Since the OP referred to only one handgun and only one caliber, that makes this a rather difficult decision to take. My heart would be with my primary carry gun; a gen3 Glock 23. But my logical mind tells me to go with my gen3 Glock 19 because of the better chance at availability of 9mm ammo from a variety of sources. My county police are issued Glocks in .45ACP and one of the counties next door get theirs in .40S&W.

So let's see.... one handgun, eh? How about this. I take my gen3 G23 and the mags, barrel, and RSA from my gen3 G19. That way I satisfy the OP's requirement for one handgun, but I have the internals for both a G23 and a G19. Oops, the ejector is not the same on these guns so I would also have to have the trigger assembly from the G19 as well.

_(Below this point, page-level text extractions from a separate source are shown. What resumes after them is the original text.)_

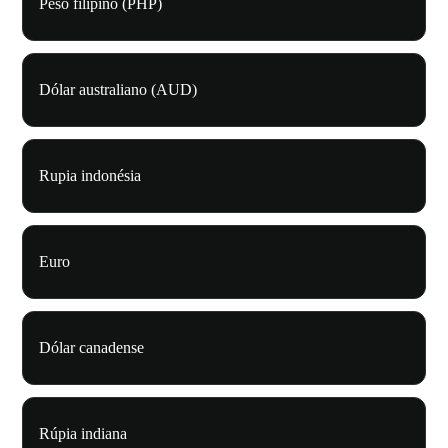
Peso filipino (PHP)
Dólar australiano (AUD)
Rupia indonésia
Euro
Dólar canadense
Rúpia indiana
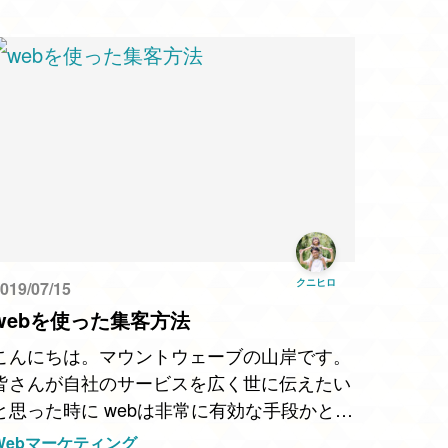
をはぐくむテレビ…
クニヒロ
019/07/15
webを使った集客方法
こんにちは。マウントウェーブの山岸です。
皆さんが自社のサービスを広く世に伝えたい
と思った時に webは非常に有効な手段かと思
います。 しかし一口にwebといっても活用方
Webマーケティング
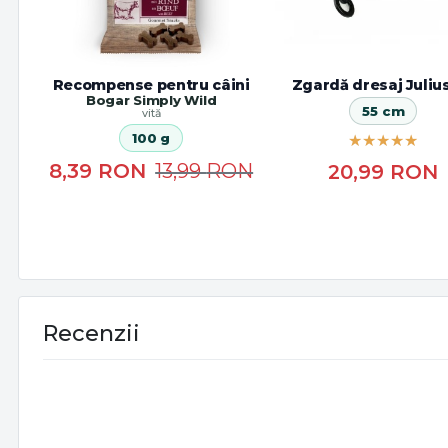
Recompense pentru câini
Zgardă dresaj Juliu
Bogar Simply Wild
55 cm
vită
100 g
8,39
RON
13,99
RON
20,99
RON
Recenzii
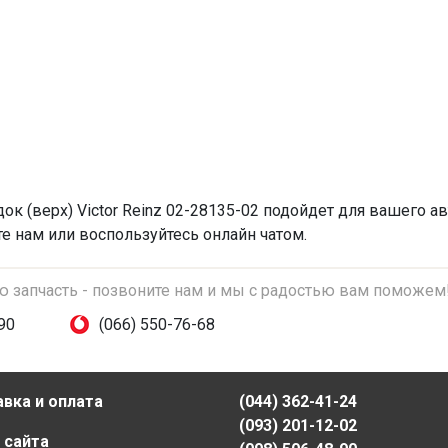
ок (верх)
Victor Reinz 02-28135-02 подойдет для вашего ав
те нам или воспользуйтесь онлайн чатом.
ую запчасть - позвоните нам и мы с радостью вам поможем
90
(066) 550-76-68
вка и оплата
(044) 362-41-24
(093) 201-12-02
 сайта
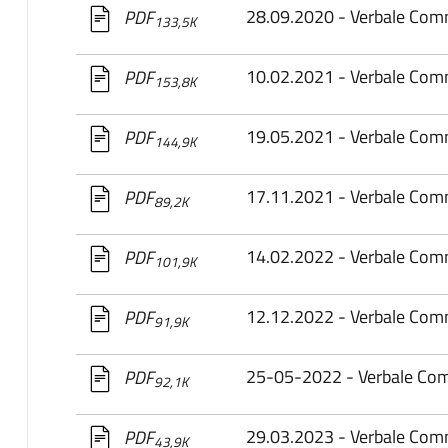
28.09.2020 - Verbale Co
PDF
133,5K
10.02.2021 - Verbale Co
PDF
153,8K
19.05.2021 - Verbale Co
PDF
144,9K
17.11.2021 - Verbale Co
PDF
89,2K
14.02.2022 - Verbale Co
PDF
101,9K
12.12.2022 - Verbale Co
PDF
91,9K
25-05-2022 - Verbale Co
PDF
92,1K
29.03.2023 - Verbale Co
PDF
43,9K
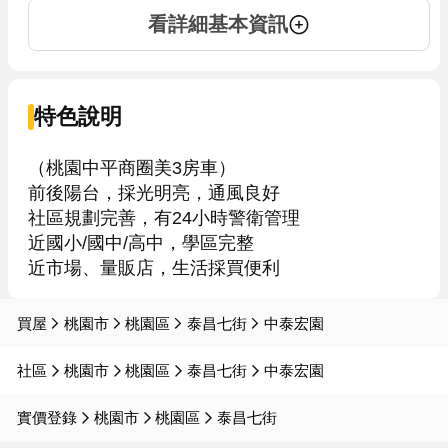
看詳細基本資訊
特色說明
（桃園中平商圈美3房車）

前後陽台，採光明亮，通風良好

社區規劃完善，有24小時警衛管理

近國小/國中/高中，學區完整

近市場、量販店，生活採買便利
買屋
桃園市
桃園區
泰昌七街
中泰宏園
社區
桃園市
桃園區
泰昌七街
中泰宏園
實價登錄
桃園市
桃園區
泰昌七街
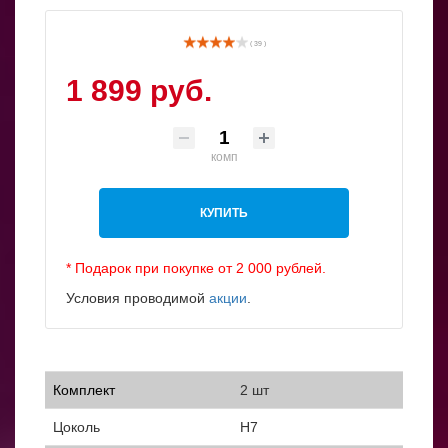
( 39 )
1 899 руб.
комп
КУПИТЬ
* Подарок при покупке от 2 000 рублей.
Условия проводимой
акции
.
Комплект
2 шт
Цоколь
H7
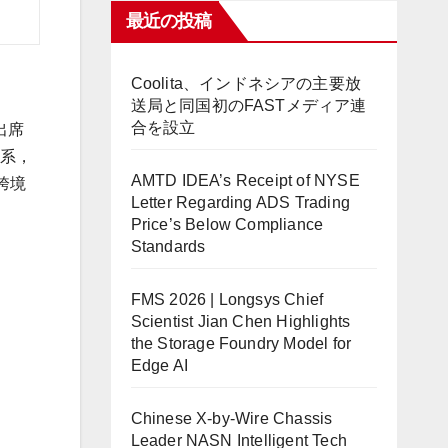
最近の投稿
Coolita、インドネシアの主要放
送局と同国初のFASTメディア連
合を設立
出席
體系，
AMTD IDEA’s Receipt of NYSE
跨境
Letter Regarding ADS Trading
Price’s Below Compliance
Standards
FMS 2026 | Longsys Chief
Scientist Jian Chen Highlights
the Storage Foundry Model for
Edge AI
Chinese X-by-Wire Chassis
Leader NASN Intelligent Tech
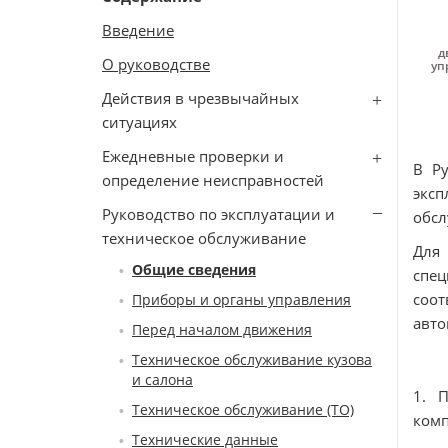
Введение
д
О руководстве
уп
Действия в чрезвычайных
ситуациях
Ежедневные проверки и
В Ру
определение неисправностей
эксп
Руководство по эксплуатации и
обсл
техническое обслуживание
Для
Общие сведения
спе
соот
Приборы и органы управления
авто
Перед началом движения
Техническое обслуживание кузова
и салона
1. 
Техническое обслуживание (ТО)
комп
Технические данные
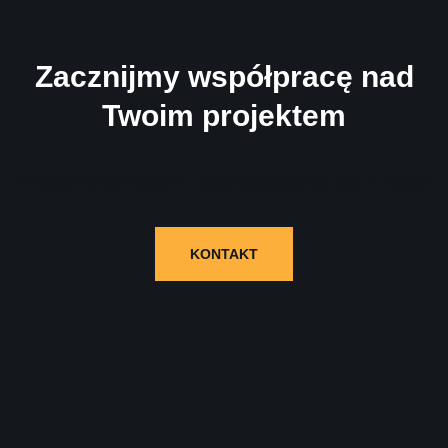
Zacznijmy współpracę nad
Twoim projektem
Wypełnij formularz i skontaktujemy się z Tobą!
KONTAKT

Not sure if that would satisfy the OP but hey, it would still be one gun. But back to his scenario. I suppose the G19 would be the one, though I would prefer my primary G23.


----------



## Glock Doctor (Mar 14, 2011)

Since I was, about, 18 years old I've always had at least one 45 ACP, and one 9mm pistol. 
(On occasion I've owned as many as 3 to 5 of each; but, then again, I've always been excessive; and I love pistols!) :smt083


----------



## spooler41 (Dec 5, 2013)

I'm stuck with what i have on hand,3 .22 autos, 1 .22mag., 1 38/357, & 2 9mm autos. 
There could possibly be more ,all depends on timeing. 

..............................Jack


----------



## AdamSmith (Dec 18, 2013)

I would go with my 45 ACP and my pump action 12 gauge.

The 45 has 3 mags of 10 rounds each.

The 12 gauge is 8 + 1 and the bandoleer holds 50 shells.


----------



## Garyshome (Nov 6, 2013)

Is this is a trick question.... It's the one you own! If you happen to own more than one well there is a decision that needs to be made.


----------



## Scorpion8 (Jan 29, 2011)

rex said:


> I prefer the 45,but I have a Beretta 92 with 8 mags in case 45 dries up.The 9 is a worldwide cartridge so it will be plentiful to pilfer and plunder.


Ditto, except I start with the 9mm and hold the .45 as the 2nd choice.


----------



## OGCJason (Nov 4, 2013)

I keep SHTF info consolidated to immediate family...


----------